It opens your world. If your word is gold, people who are great and real in relationship sense that and arrive in your life. Excellent experiences that require a steady mind – these also show up. In this sense, SHOW UP is a noun. You offer it to the world, and eventually it is also given to you.

It blesses your world. Modern life can be distracted, flighty, indecisive. Vata-deranged. Just knowing a person who is solid gold – knowing they exist – sometimes this can give a person hope when they are feeling lost, or doubting the good of humanity.

Over time, alchemizing your word gives a lot of power. Every time you see yourself doing what you said you would do, you gather a little bit more energy to your being. This is a kind of siddhi, and probably all the caveats about ego going crazy on it apply. But, yoga does involve building up the energy stores within the system. Thought by thought, and action by action.

Alchemizing your word sets the stage for emotional transparency, a subtler form of satya. Pretending to feel things that we do not, or pushing down feelings, is a form of inner division. Many of us are taught to do this from very early in life. But having a long-term practice can set the stage for unusual levels of authenticity. Imagine not being divided into multiple people inside, but instead just being one whole person all of the time. This too is energy efficiency.

Alchemy turns words themselves into a resource. Language is a gift. Using it deliberately is a way of recognizing and giving energy to what we already have.

Here is where this idea of alchemy is headed: Study of yourself. Radical acceptance of what is. These are the last two of the ten principles in the honor code. Satya clarifies them and all the others.

You will start navigating this stuff faster than I did. I guess it’s right to say something on my slow learning. To my later (yet still forgivable) embarrassment, I practiced asana first thing in the morning daily for maybe four years before I  began to be able to look at my patterning with non-defensive curiosity. Although I had very strong concentration from early on, I lacked reflective space within consciousness to see my thoughts, words or actions as objects. For practical purposes, I had no direct idea what svadhyaya might be. Maybe in 20 years I’ll look back on myself now and say the same thing.

Perhaps my initial lack of working knowledge with self-study was partly due to lack of modeling. It took a while before I got to be around senior teachers. These were the people who showed me what it looked like to speak, and to take bold action, from a place of big awareness.

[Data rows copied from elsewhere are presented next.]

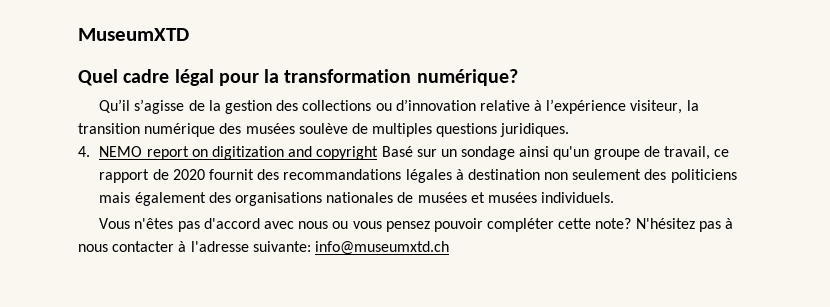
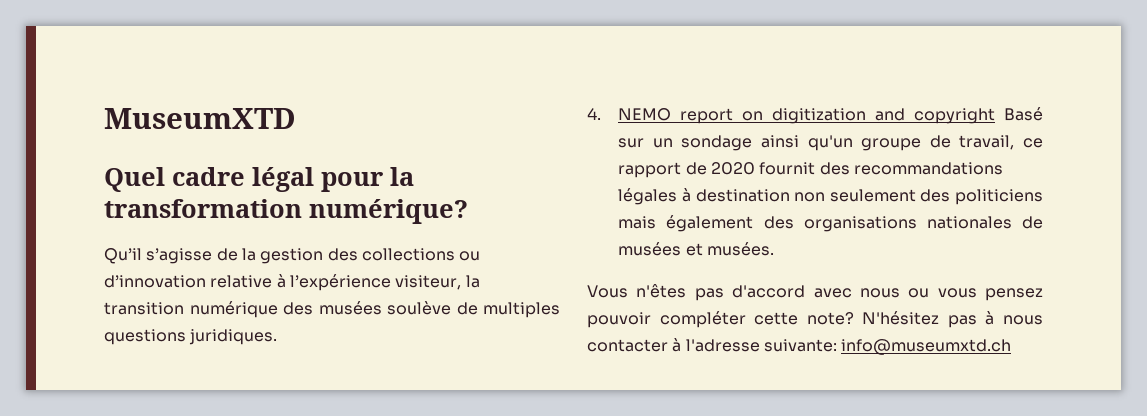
[487,192,615,203] musées individuels. -> [706,242,774,256] musées.

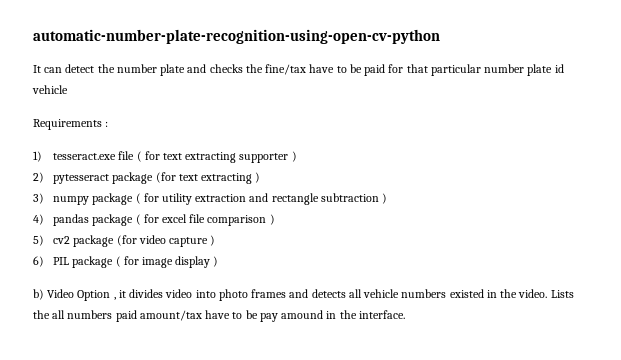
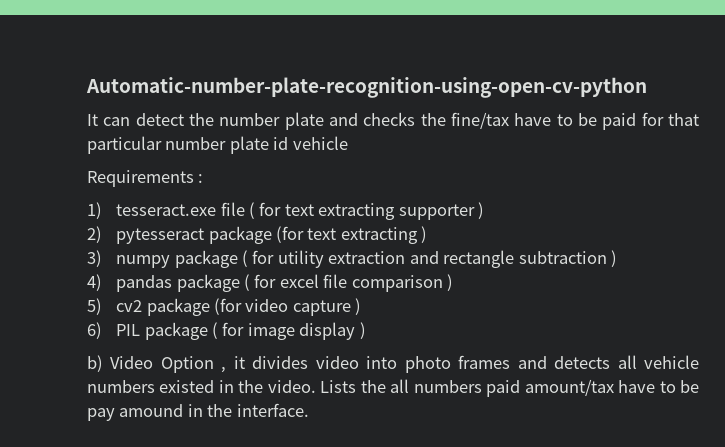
[33,29,440,44] automatic-number-plate-recognition-using-open-cv-python -> [86,77,647,98] Automatic-number-plate-recognition-using-open-cv-python

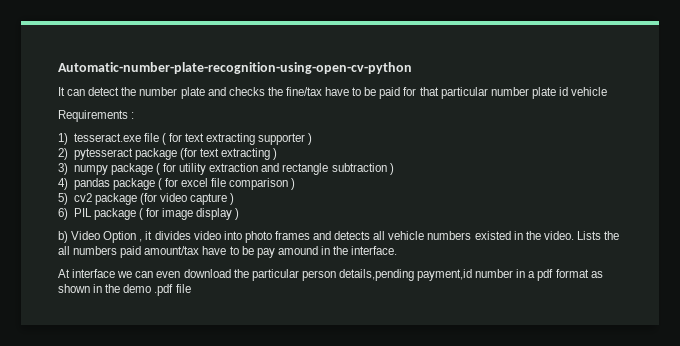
(309, 410) none -> [58,269,603,281] [58,284,191,296] // At interface we can even download the particular person details,pending payment,id number in a pdf format as shown in the demo .pdf file

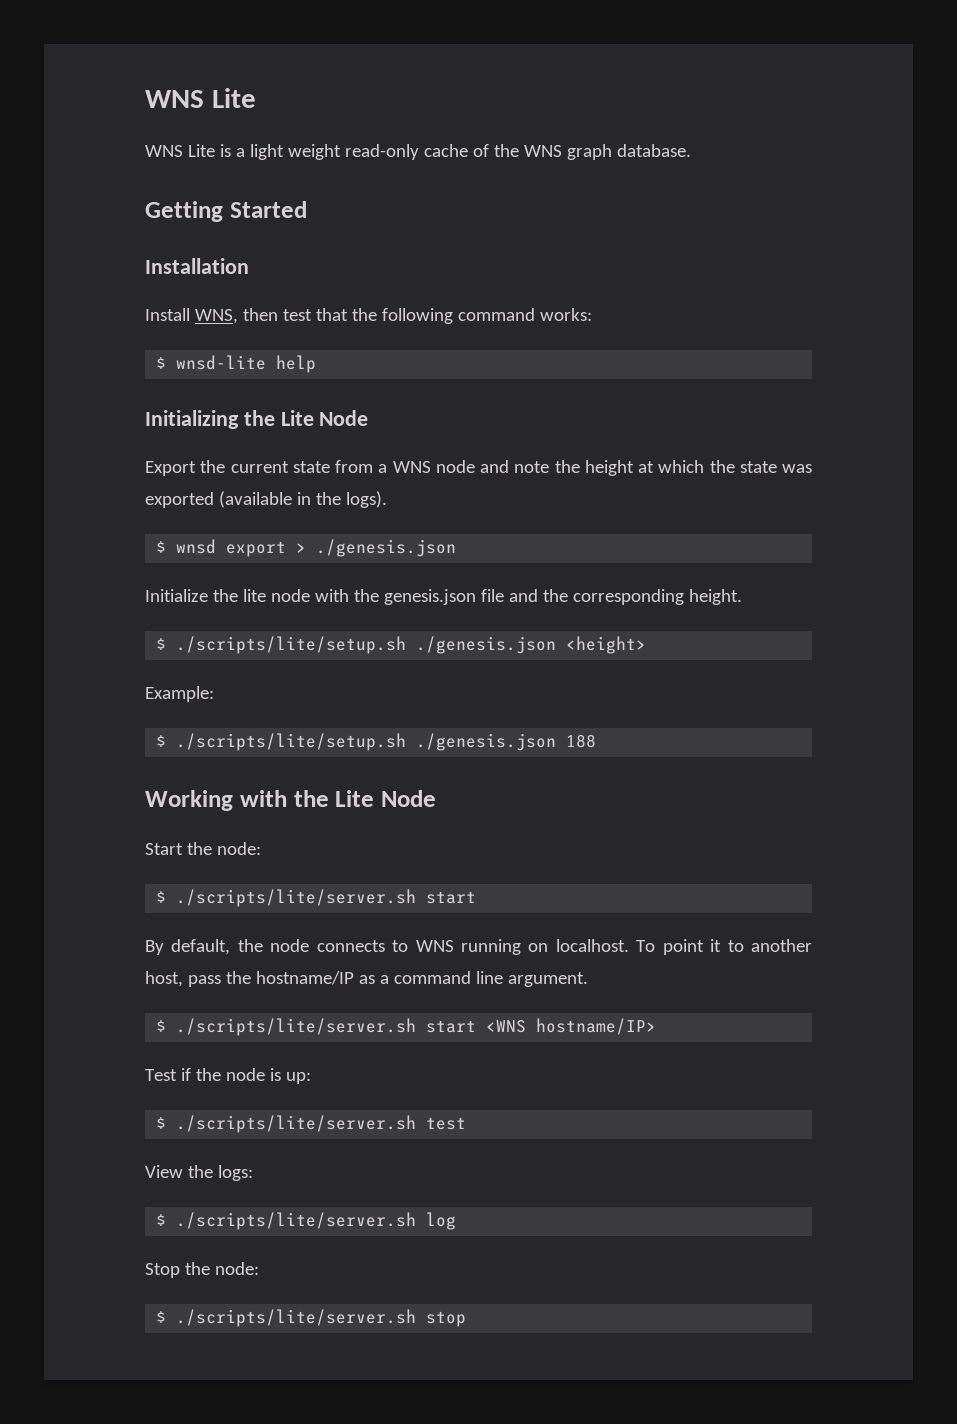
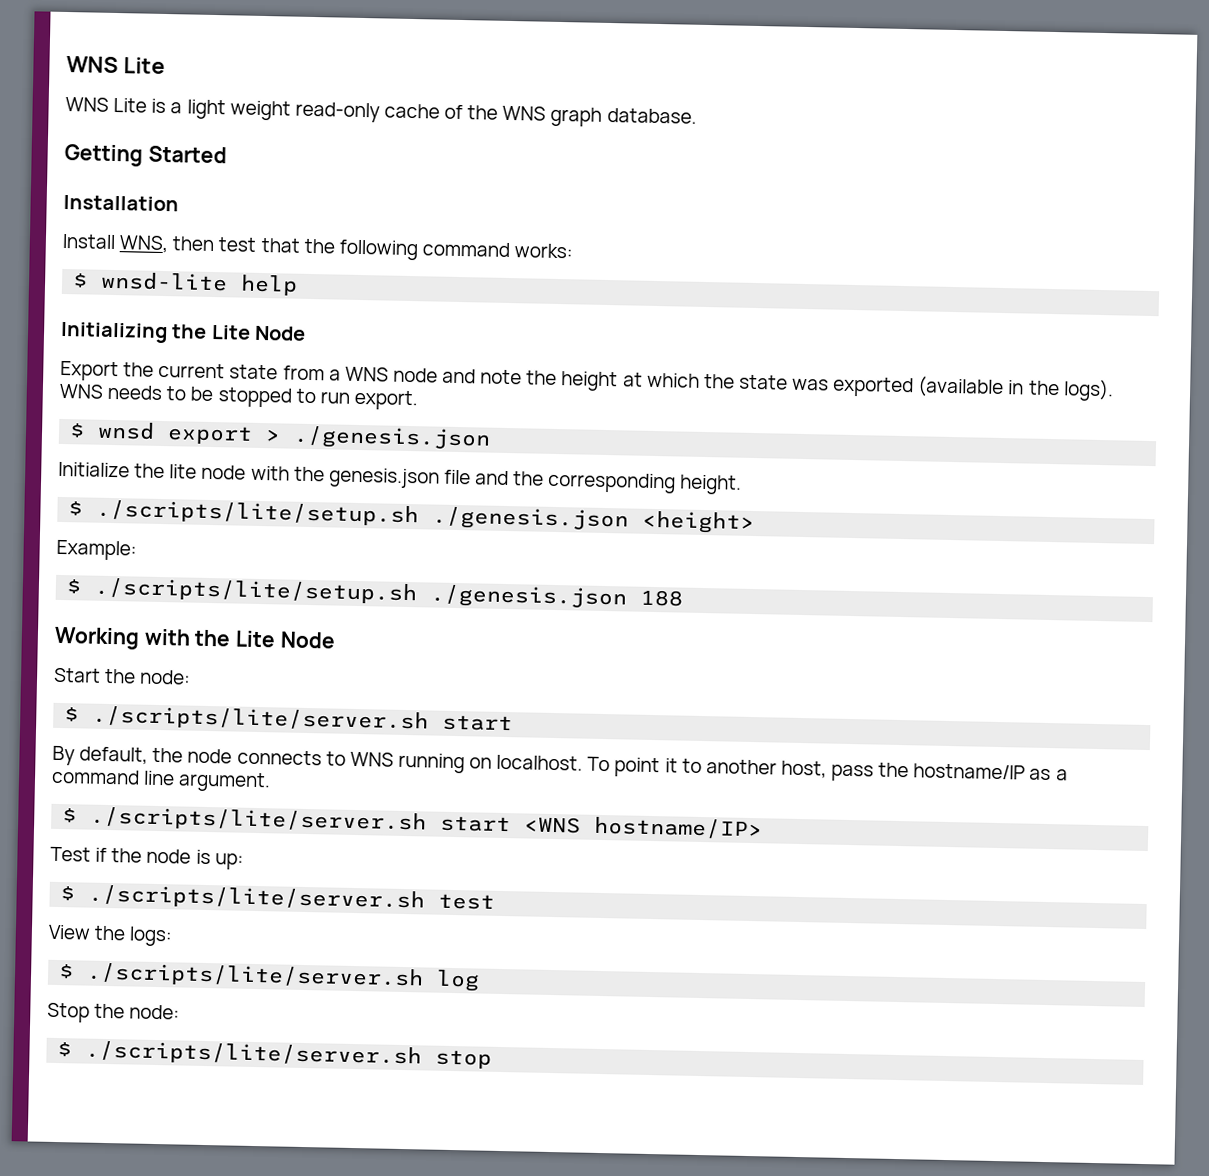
(387, 499) none -> [59,383,418,411] WNS needs to be stopped to run export.

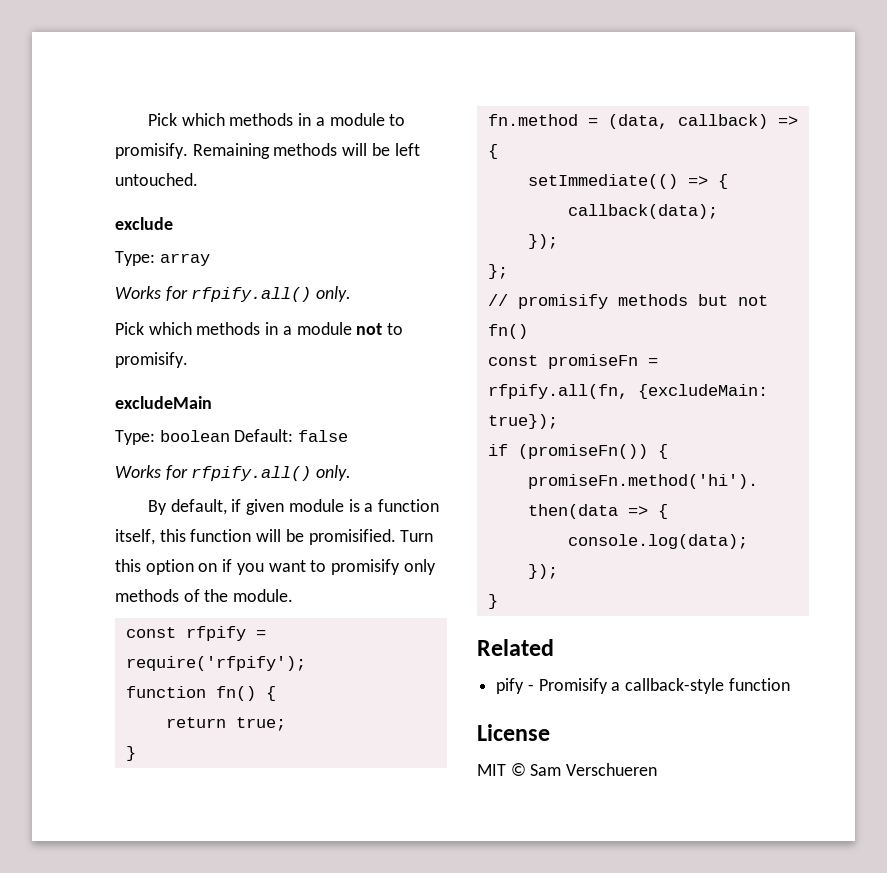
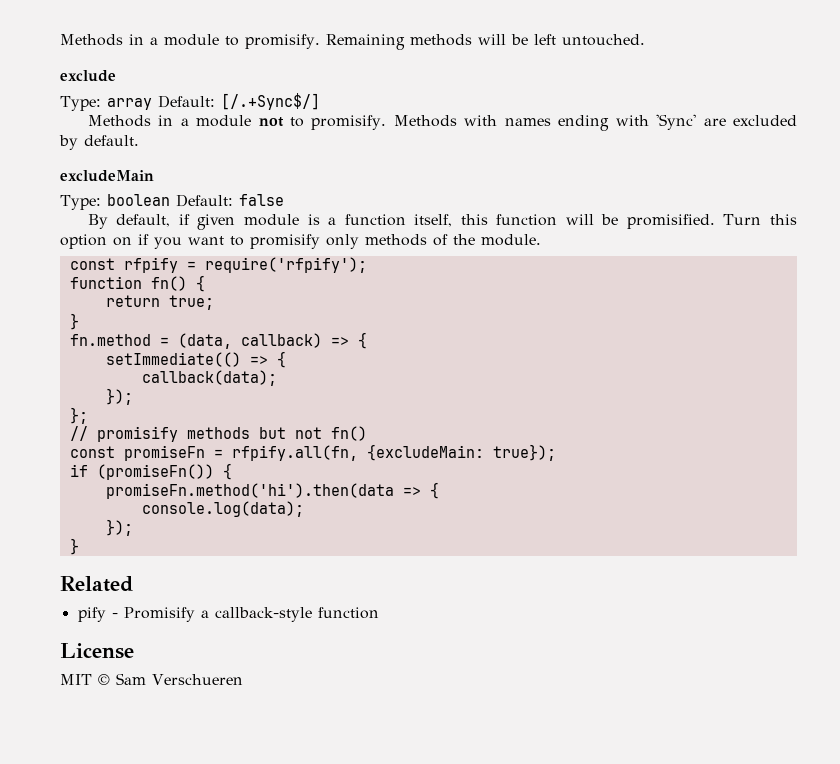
[147,113,294,126] Pick which methods -> [60,34,123,46] Methods
[115,286,352,302] [115,322,261,335] // Works for rfpify.all() only. // Pick which methods -> [157,93,320,110] [87,115,151,127] Default: [/.+Sync$/] // Methods
(188, 360) none -> [393,114,797,131] [59,135,139,150] Methods with names ending with 'Sync' are excluded by default.
[115,465,352,481] // Works for rfpify.all() only. -> (284, 200) none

They gave me a feeling for their own inner spaciousness, fallibility, curiosity, humor, courage and self-forgiveness. Practice, especially taking the constant risk of bold action in the world, had left these marks on them.

I am finding that living by principles gets more fascinating as the field of practice opens. There is a lot of freedom available within a peaceful, gentle relationship to structure. Gradually I’m becoming less afraid of who I am, and less likely to hide out in pre-scripted identities or rules. The alchemy thing is getting easier, which makes me gradually more dependable in character, and more efficient in energy.

On the best days, my actions are centered around study of, playfulness within, and care for, consciousness. Clarity, happiness, service. For me personally, this happens when I am stabilized in truthfulness of word and deed.